» **D'APRÈS LE TEXTE**
1. Dans le texte sur les soins de santé virtuels, qui a envoyé une lettre à ses homologues des provinces ?
2. Donnez la suite du texte sur les soins de santé virtuels à partir de sa dernière phrase.

» **TEXTE FOURNI**
Le débat sur la place du secteur privé en santé est éternel au Canada. Mais alors qu’Ottawa envisage de donner un coup de frein aux services privés de soins de santé virtuels, ce sont les employeurs et les travailleurs qui risquent cette fois d’en faire les frais.

Pierre-Luc Trudel

Plus tôt cette année, le sous- ministre de la Santé du gouvernement fédéral, Stephen Lucas, a envoyé à ses homologues des provinces une lettre dans laquelle il explique l’intention d’Ottawa de mettre fin aux frais exigés pour les soins de santé virtuels, puisque ceux- ci, estime- t-il, devraient être couverts par le système public de santé.

« La position fédérale est que les patients ne devraient pas payer de frais pour des soins médicalement nécessaires lorsque ces services auraient normalement été couverts s’ils avaient été fournis en personne par un médecin », peut- on lire dans cette lettre obtenue plus tôt cet été par La Presse.

Au fond, Ottawa n’a pas tort. Dans un système de santé qui se veut public et universel comme le nôtre, les soins dispensés par des médecins et des infirmières, que ce soit en personne ou en virtuel, ne devraient pas dépendre de fournisseurs privés.

Mais ça, c’est la théorie. La pratique, c’est que le système public ne parvient pas à répondre à la demande : des millions de Canadiens n’ont pas de médecins de famille et peinent à obtenir un rendez- vous en clinique. Dans un tel contexte, les services de soins de santé virtuels fournis par les employeurs servent de soupape en permettant aux travailleurs (et souvent à leur famille) de consulter rapidement un professionnel de la santé.

» **ENREGISTREMENTS**

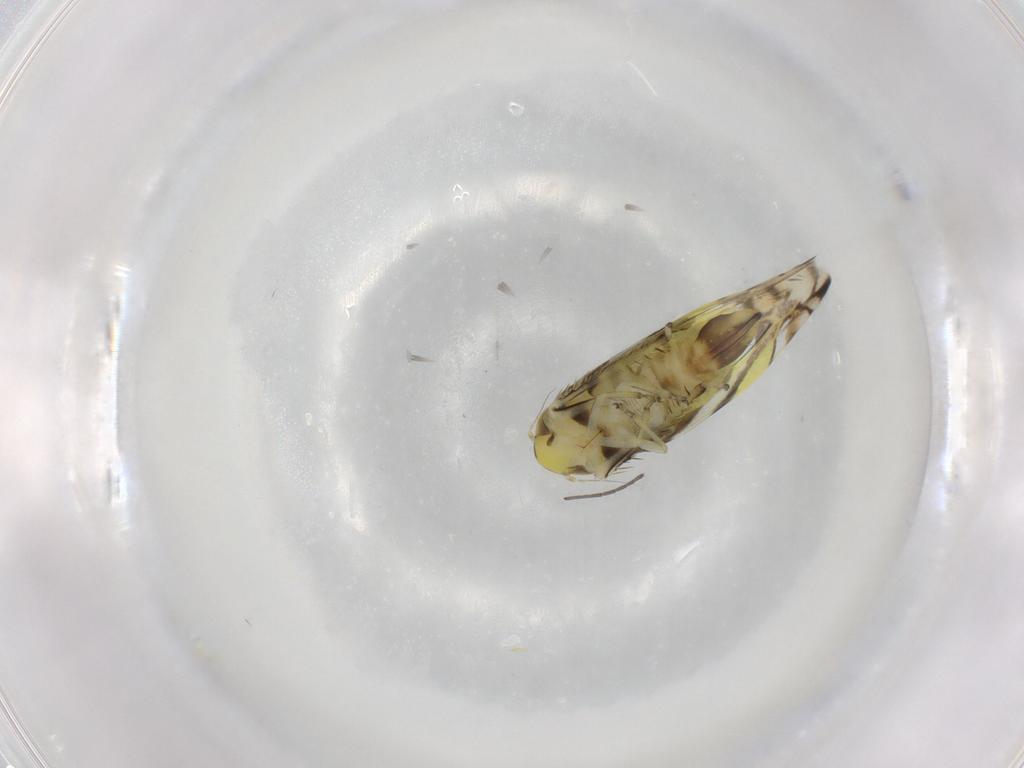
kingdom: Animalia
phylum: Arthropoda
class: Insecta
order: Hemiptera
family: Cicadellidae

» **RÉPONSES**
1. Le sous-ministre de la Santé du gouvernement fédéral, Stephen Lucas.

2.
Largement démocratisés lors de la pandémie, ces services sont rapidement devenus extrêmement populaires auprès des employés, qui les considèrent aujourd’hui comme l’une des composantes les plus importantes de leur régime d’avantages sociaux. Les trois quarts des travailleurs qui ont accès à la télémédecine disent que celle- ci répond à leurs besoins, selon un sondage de Telus Santé. Chez les promoteurs de régime, le taux de satisfaction des services de soins virtuels frôle les 90 %.

Une nouvelle version plus restrictive de la Loi canadienne sur la santé, qui entrerait en vigueur en 2026, aurait donc des effets catastrophiques pour les quelque 10 millions de personnes au Canada qui pourraient perdre l’accès aux soins virtuels.

De leur côté, les provinces, comme le Québec, dénoncent un nouvel empiètement d’Ottawa dans leur champ de compétences. Mais force est d’admettre qu’elles n’ont pas été suffisamment proactives pour intégrer au système public de santé la télémédecine, laissant la porte grande ouverte aux fournisseurs privés. Aujourd’hui, nous en sommes au point où Ottawa menace de couper les transferts fédéraux en santé si Québec et les autres provinces n’assument pas les frais liés aux soins virtuels.

Cela dit, rien n’est encore fait. Les soins virtuels en milieu de travail sont dans une zone grise, puisqu’ils sont payés par les employeurs, et non les bénéficiaires de ces soins. Ottawa pourrait cependant arguer que les employés en paient indirectement une partie via leurs primes d’assurance collective.

D’un point de vue plus politique, il n’est certainement pas à l’avantage d’un gouvernement en très mauvaise posture à un an des prochaines élections fédérales de retirer à des millions de Canadiens un service qu’ils apprécient énormément pour, au fond, une question de principe.

Tant que les provinces ne seront pas en mesure de fournir à leurs citoyens un service gratuit de soins virtuels aussi efficace que celui dont ils bénéficient aujourd’hui par le biais de fournisseurs privés, le gouvernement fédéral doit maintenir le statu quo. Ce n’est pas aux employeurs et aux travailleurs d’écoper des guerres de compétences entre Ottawa et les provinces, ni d’être pris entre l’arbre et l’écorce dans le débat sur le privé en santé.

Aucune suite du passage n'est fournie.